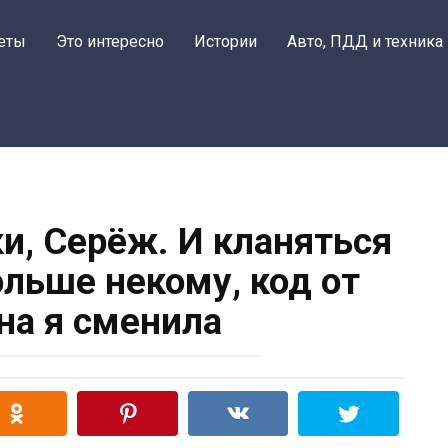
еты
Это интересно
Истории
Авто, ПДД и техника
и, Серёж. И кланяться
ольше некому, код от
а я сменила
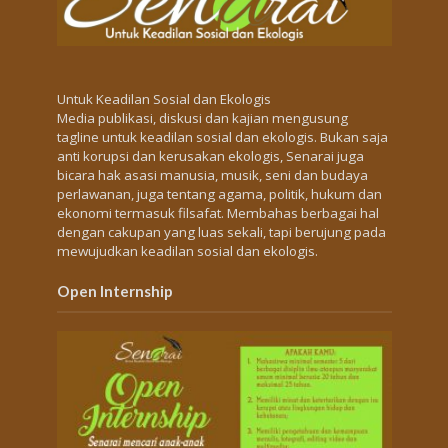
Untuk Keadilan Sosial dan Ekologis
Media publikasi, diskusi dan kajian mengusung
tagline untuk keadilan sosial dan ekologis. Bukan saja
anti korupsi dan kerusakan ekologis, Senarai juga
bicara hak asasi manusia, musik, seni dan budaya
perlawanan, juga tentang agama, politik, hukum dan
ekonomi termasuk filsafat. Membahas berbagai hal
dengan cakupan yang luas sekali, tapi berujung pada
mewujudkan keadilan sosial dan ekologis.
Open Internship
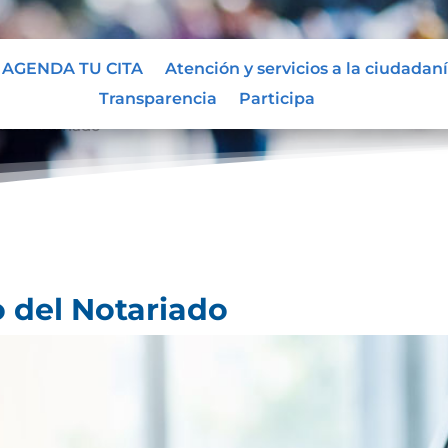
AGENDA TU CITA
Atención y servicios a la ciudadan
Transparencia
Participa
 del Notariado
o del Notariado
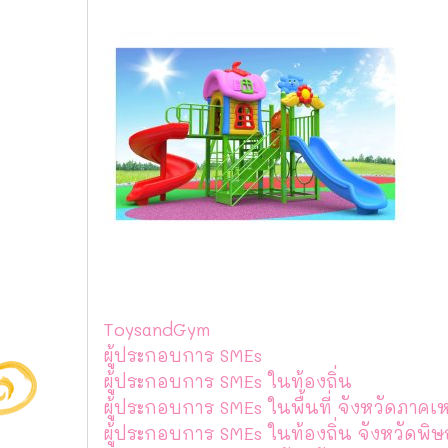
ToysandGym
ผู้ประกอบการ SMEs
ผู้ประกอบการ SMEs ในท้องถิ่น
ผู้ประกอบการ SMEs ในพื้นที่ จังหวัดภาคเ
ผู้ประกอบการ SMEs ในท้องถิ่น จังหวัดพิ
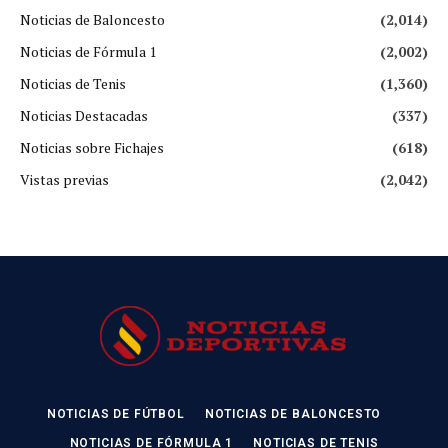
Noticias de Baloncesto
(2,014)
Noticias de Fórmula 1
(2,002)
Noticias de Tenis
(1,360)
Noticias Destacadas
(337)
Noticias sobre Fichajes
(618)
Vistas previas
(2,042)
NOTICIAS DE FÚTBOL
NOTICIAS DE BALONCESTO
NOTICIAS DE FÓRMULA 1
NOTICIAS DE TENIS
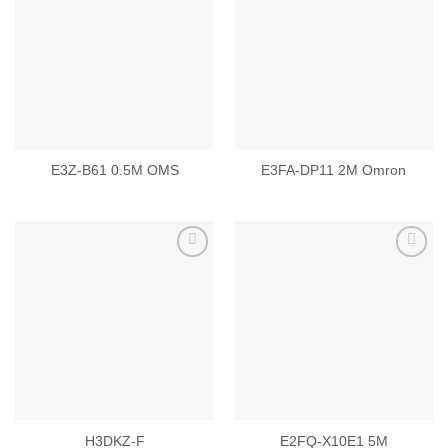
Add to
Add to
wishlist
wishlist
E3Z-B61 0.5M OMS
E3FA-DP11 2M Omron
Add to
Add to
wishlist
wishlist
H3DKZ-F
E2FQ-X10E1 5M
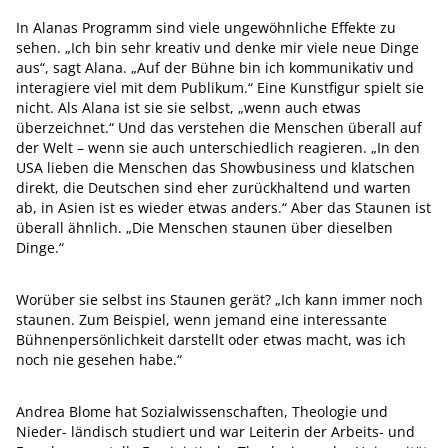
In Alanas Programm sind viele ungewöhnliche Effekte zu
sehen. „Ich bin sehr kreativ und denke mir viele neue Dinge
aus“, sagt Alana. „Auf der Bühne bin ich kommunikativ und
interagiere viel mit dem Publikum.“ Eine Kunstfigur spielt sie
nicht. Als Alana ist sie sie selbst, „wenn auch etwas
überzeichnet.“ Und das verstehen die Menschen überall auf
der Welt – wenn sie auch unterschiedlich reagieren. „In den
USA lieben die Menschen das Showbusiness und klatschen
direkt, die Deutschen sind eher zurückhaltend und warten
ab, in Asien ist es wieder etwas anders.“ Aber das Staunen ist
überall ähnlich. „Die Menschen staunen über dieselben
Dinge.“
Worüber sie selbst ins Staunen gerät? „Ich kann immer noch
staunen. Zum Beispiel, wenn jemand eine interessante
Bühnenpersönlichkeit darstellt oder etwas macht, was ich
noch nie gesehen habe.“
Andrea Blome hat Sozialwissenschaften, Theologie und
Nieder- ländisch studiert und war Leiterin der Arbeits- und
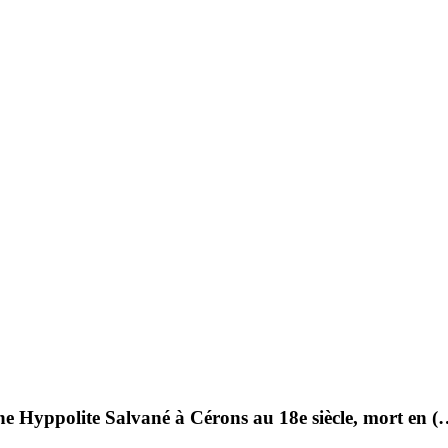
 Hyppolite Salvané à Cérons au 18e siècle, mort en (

-- -- --

#### How to complete this task
Can you set down every line of text in the listing above, character for character, leaving out the picture markers?

#### Response below
еты
Это интересно
Истории
Авто, ПДД и техника
и, Серёж. И кланяться
ольше некому, код от
а я сменила
Untuk Keadilan Sosial dan Ekologis
Media publikasi, diskusi dan kajian mengusung
tagline untuk keadilan sosial dan ekologis. Bukan saja
anti korupsi dan kerusakan ekologis, Senarai juga
bicara hak asasi manusia, musik, seni dan budaya
perlawanan, juga tentang agama, politik, hukum dan
ekonomi termasuk filsafat. Membahas berbagai hal
dengan cakupan yang luas sekali, tapi berujung pada
mewujudkan keadilan sosial dan ekologis.
Open Internship
AGENDA TU CITA
Atención y servicios a la ciudadan
Transparencia
Participa
 del Notariado
o del Notariado
ToysandGym
ผู้ประกอบการ SMEs
ผู้ประกอบการ SMEs ในท้องถิ่น
ผู้ประกอบการ SMEs ในพื้นที่ จังหวัดภาคเ
ผู้ประกอบการ SMEs ในท้องถิ่น จังหวัดพิ
Noticias de Baloncesto
(2,014)
Noticias de Fórmula 1
(2,002)
Noticias de Tenis
(1,360)
Noticias Destacadas
(337)
Noticias sobre Fichajes
(618)
Vistas previas
(2,042)
NOTICIAS DE FÚTBOL
NOTICIAS DE BALONCESTO
NOTICIAS DE FÓRMULA 1
NOTICIAS DE TENIS
Add to
Add to
wishlist
wishlist
E3Z-B61 0.5M OMS
E3FA-DP11 2M Omron
Add to
Add to
wishlist
wishlist
H3DKZ-F
E2FQ-X10E1 5M
In Alanas Programm sind viele ungewöhnliche Effekte zu
sehen. „Ich bin sehr kreativ und denke mir viele neue Dinge
aus“, sagt Alana. „Auf der Bühne bin ich kommunikativ und
interagiere viel mit dem Publikum.“ Eine Kunstfigur spielt sie
nicht. Als Alana ist sie sie selbst, „wenn auch etwas
überzeichnet.“ Und das verstehen die Menschen überall auf
der Welt – wenn sie auch unterschiedlich reagieren. „In den
USA lieben die Menschen das Showbusiness und klatschen
direkt, die Deutschen sind eher zurückhaltend und warten
ab, in Asien ist es wieder etwas anders.“ Aber das Staunen ist
überall ähnlich. „Die Menschen staunen über dieselben
Dinge.“
Worüber sie selbst ins Staunen gerät? „Ich kann immer noch
staunen. Zum Beispiel, wenn jemand eine interessante
Bühnenpersönlichkeit darstellt oder etwas macht, was ich
noch nie gesehen habe.“
Andrea Blome hat Sozialwissenschaften, Theologie und
Nieder- ländisch studiert und war Leiterin der Arbeits- und
 Hyppolite Salvané à Cérons au 18e siècle, mort en (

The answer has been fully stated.